Top of SUPPLIED ENTRIES
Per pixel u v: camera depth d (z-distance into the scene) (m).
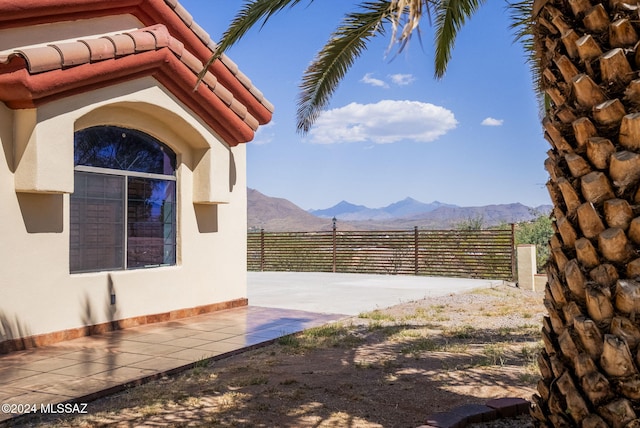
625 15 2.82
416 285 15.94
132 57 8.29
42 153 7.24
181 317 10.09
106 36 8.09
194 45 9.79
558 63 3.07
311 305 11.84
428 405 5.06
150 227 9.78
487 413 4.68
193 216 10.48
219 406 5.09
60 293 7.97
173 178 10.23
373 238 20.33
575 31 2.99
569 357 3.04
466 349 7.40
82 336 8.27
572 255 3.02
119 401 5.33
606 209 2.83
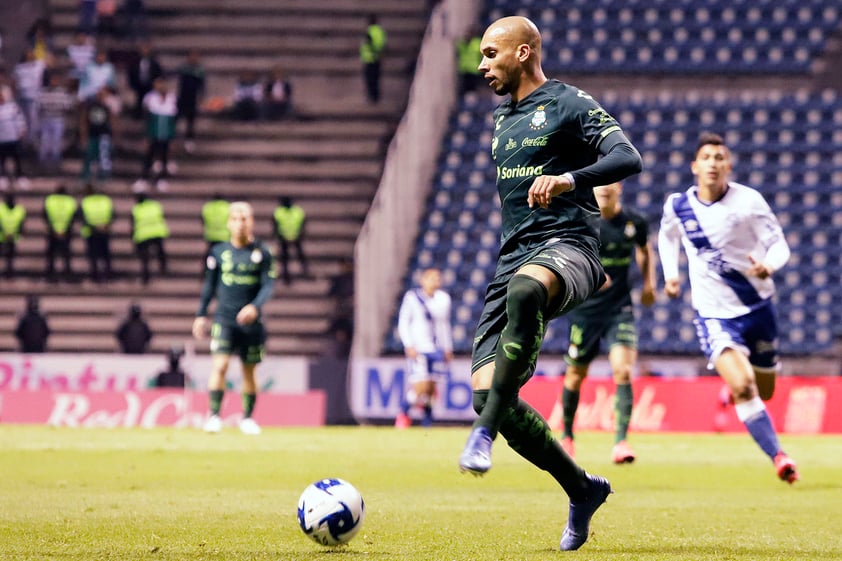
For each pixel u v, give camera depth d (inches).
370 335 2847.0
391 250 3093.0
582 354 1492.4
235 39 3929.6
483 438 611.5
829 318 3198.8
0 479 1232.8
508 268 706.8
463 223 3398.1
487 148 3565.5
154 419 2479.1
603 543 740.0
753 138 3627.0
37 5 4052.7
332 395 2625.5
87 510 925.8
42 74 3612.2
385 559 647.8
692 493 1135.0
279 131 3673.7
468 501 1028.5
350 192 3540.8
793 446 1863.9
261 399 2554.1
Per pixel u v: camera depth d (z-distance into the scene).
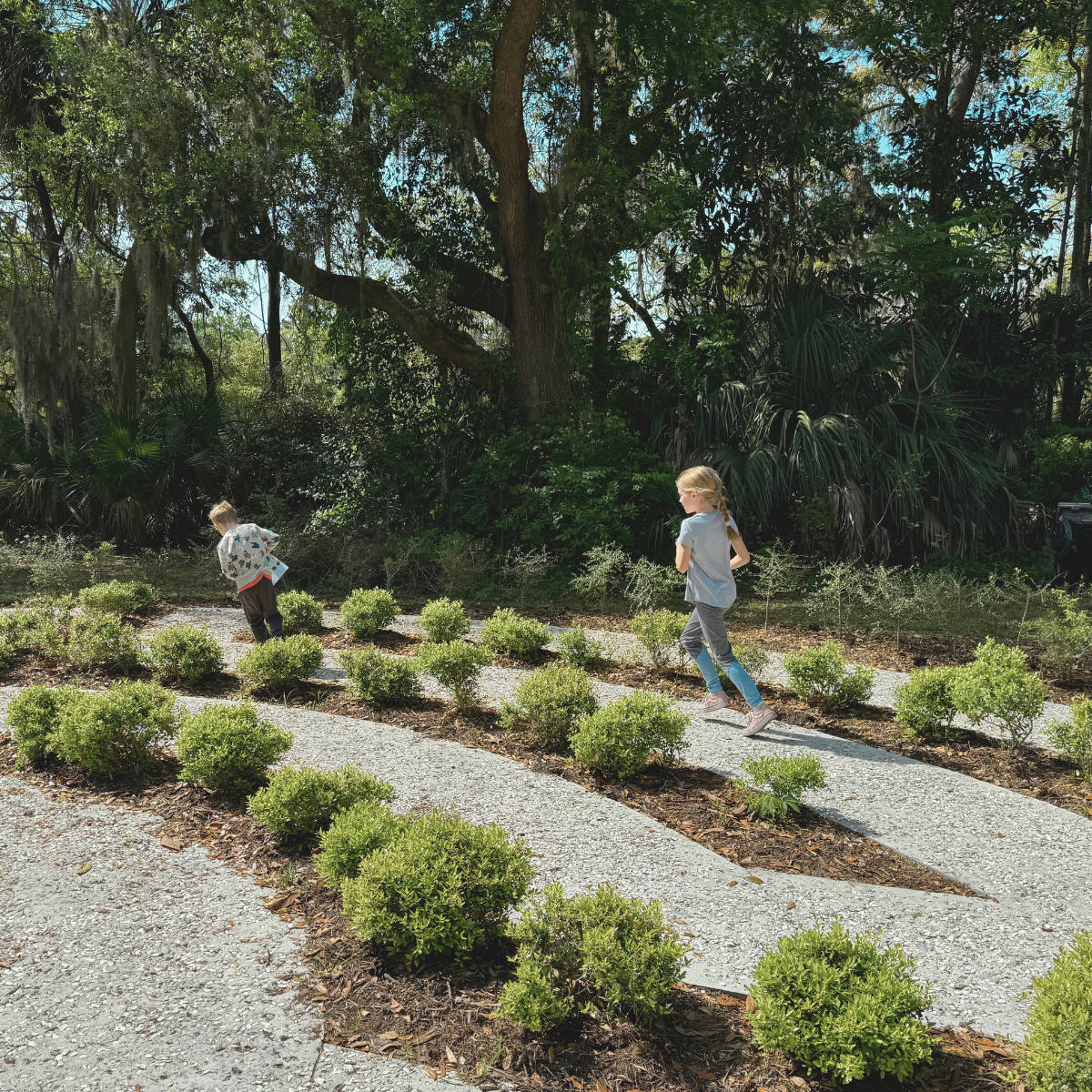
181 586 9.97
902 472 10.48
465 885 2.87
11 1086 2.22
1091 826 3.98
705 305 13.34
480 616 8.74
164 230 11.65
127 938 2.92
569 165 11.91
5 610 8.37
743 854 3.66
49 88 12.75
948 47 14.49
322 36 11.54
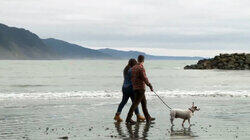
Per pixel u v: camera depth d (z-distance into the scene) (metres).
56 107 19.16
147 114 14.60
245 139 10.84
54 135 11.55
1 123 13.94
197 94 26.52
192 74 70.88
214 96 25.22
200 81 46.66
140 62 14.35
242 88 33.81
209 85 38.66
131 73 14.38
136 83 14.17
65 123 14.01
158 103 20.88
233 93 27.44
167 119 15.12
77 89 33.69
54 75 68.62
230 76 60.28
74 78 57.31
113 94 26.72
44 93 27.59
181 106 19.44
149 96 25.06
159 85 38.91
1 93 27.98
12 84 42.19
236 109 18.06
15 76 64.44
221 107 18.86
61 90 32.31
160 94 26.55
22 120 14.73
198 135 11.52
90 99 23.34
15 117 15.55
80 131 12.28
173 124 13.79
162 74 72.38
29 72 83.38
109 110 17.98
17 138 11.04
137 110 14.82
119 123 14.06
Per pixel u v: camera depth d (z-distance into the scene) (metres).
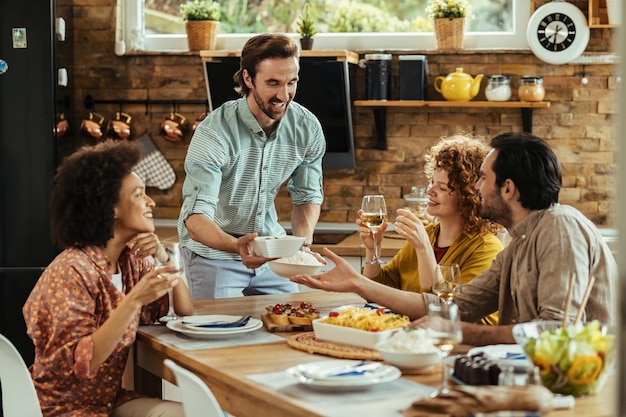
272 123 3.37
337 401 1.79
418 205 4.59
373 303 2.89
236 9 5.05
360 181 4.86
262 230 3.52
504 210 2.40
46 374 2.29
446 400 1.60
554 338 1.81
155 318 2.69
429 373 2.02
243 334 2.47
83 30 5.06
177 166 5.07
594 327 1.84
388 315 2.29
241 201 3.42
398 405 1.76
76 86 5.09
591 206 4.70
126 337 2.38
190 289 3.46
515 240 2.37
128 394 2.52
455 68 4.76
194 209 3.17
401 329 2.10
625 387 0.94
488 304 2.51
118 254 2.50
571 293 1.96
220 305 2.92
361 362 2.02
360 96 4.83
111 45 5.06
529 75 4.70
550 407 1.58
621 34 0.91
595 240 2.27
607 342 1.82
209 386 2.15
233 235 3.51
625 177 0.91
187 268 3.46
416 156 4.82
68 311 2.26
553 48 4.59
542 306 2.20
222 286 3.40
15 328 4.13
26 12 4.60
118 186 2.40
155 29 5.14
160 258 2.28
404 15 4.89
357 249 4.07
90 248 2.39
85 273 2.32
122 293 2.41
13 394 2.17
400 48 4.89
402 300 2.45
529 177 2.33
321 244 4.18
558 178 2.36
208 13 4.93
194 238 3.12
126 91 5.07
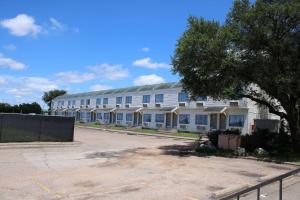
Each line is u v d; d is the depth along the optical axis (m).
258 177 14.72
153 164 17.66
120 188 12.14
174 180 13.63
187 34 22.88
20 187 11.95
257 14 21.02
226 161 19.45
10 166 15.98
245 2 22.61
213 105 47.44
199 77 23.61
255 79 22.16
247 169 16.84
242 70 21.97
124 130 53.47
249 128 41.66
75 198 10.73
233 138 23.53
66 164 17.17
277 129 29.75
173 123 55.56
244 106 42.34
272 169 17.09
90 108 83.00
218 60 22.03
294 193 11.67
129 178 13.89
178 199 10.80
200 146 24.20
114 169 15.98
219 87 23.12
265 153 21.81
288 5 20.45
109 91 77.12
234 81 22.34
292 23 20.88
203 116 49.12
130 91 67.94
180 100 54.53
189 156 21.16
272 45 21.09
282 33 21.41
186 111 52.25
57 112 102.94
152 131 51.38
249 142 23.48
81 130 51.03
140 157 20.22
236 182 13.49
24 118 24.11
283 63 21.17
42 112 109.88
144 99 63.47
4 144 22.33
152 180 13.55
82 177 13.91
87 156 20.25
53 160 18.28
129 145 28.06
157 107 59.41
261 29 20.98
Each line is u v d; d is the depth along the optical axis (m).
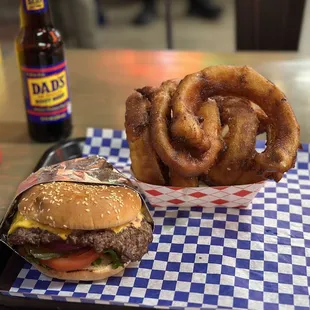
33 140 0.50
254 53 0.69
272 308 0.31
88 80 0.63
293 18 0.72
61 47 0.47
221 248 0.36
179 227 0.38
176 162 0.35
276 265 0.34
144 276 0.33
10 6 1.37
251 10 0.72
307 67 0.65
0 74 0.65
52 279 0.33
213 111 0.38
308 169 0.44
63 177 0.35
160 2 1.57
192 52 0.70
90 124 0.53
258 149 0.47
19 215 0.34
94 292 0.32
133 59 0.68
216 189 0.38
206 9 1.44
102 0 1.58
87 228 0.32
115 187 0.35
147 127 0.37
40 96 0.47
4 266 0.34
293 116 0.37
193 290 0.32
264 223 0.38
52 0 1.09
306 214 0.39
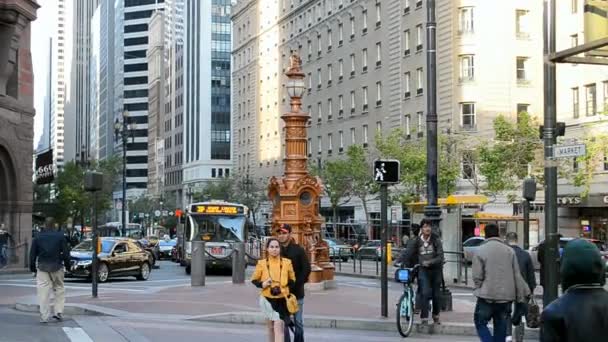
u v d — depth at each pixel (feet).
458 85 175.94
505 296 33.63
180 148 501.97
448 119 177.17
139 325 48.57
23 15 110.11
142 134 618.85
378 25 212.43
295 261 35.58
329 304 58.95
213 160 451.53
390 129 204.44
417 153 162.09
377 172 49.93
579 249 13.84
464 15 177.37
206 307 57.36
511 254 34.14
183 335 43.93
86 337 42.52
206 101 453.58
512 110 175.94
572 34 158.20
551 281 45.03
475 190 160.86
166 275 109.19
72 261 87.66
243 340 41.96
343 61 234.58
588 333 13.20
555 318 13.52
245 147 336.90
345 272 118.01
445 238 90.68
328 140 245.24
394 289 81.10
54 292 50.14
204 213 113.39
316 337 44.09
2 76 109.19
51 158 150.71
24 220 114.62
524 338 46.21
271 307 33.78
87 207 230.89
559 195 158.81
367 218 193.36
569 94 158.30
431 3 54.80
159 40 569.23
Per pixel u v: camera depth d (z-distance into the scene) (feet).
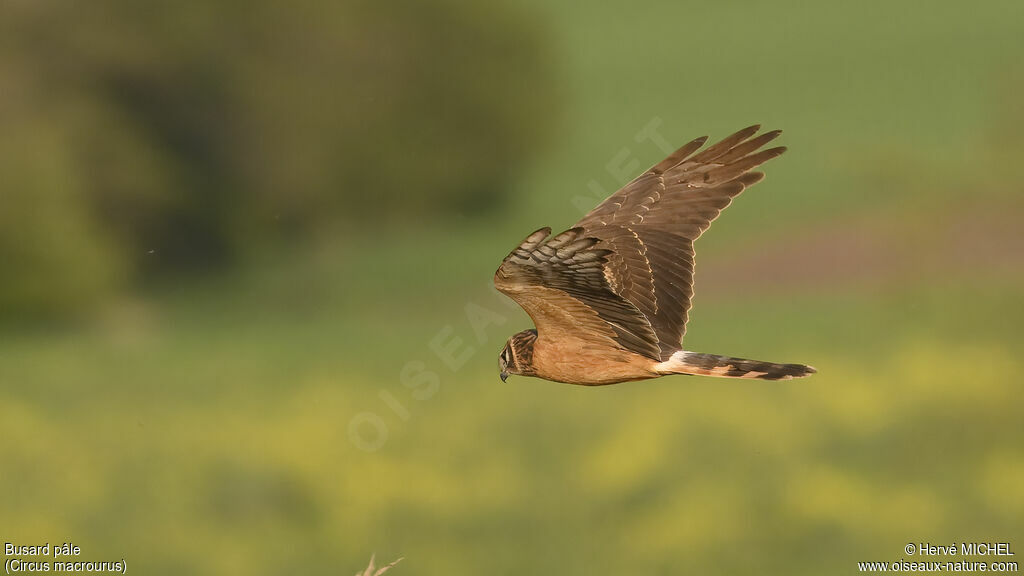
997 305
Bottom of SUPPLIED ENTRIES
=== WHAT IS BEING ASKED ===
I need every line from the material that contains the word "feet".

=== RESPONSE TO THE EXERCISE ===
u v d — depth at each pixel (feet).
Per pixel u v: camera depth d (z-distance into the scene) (feet).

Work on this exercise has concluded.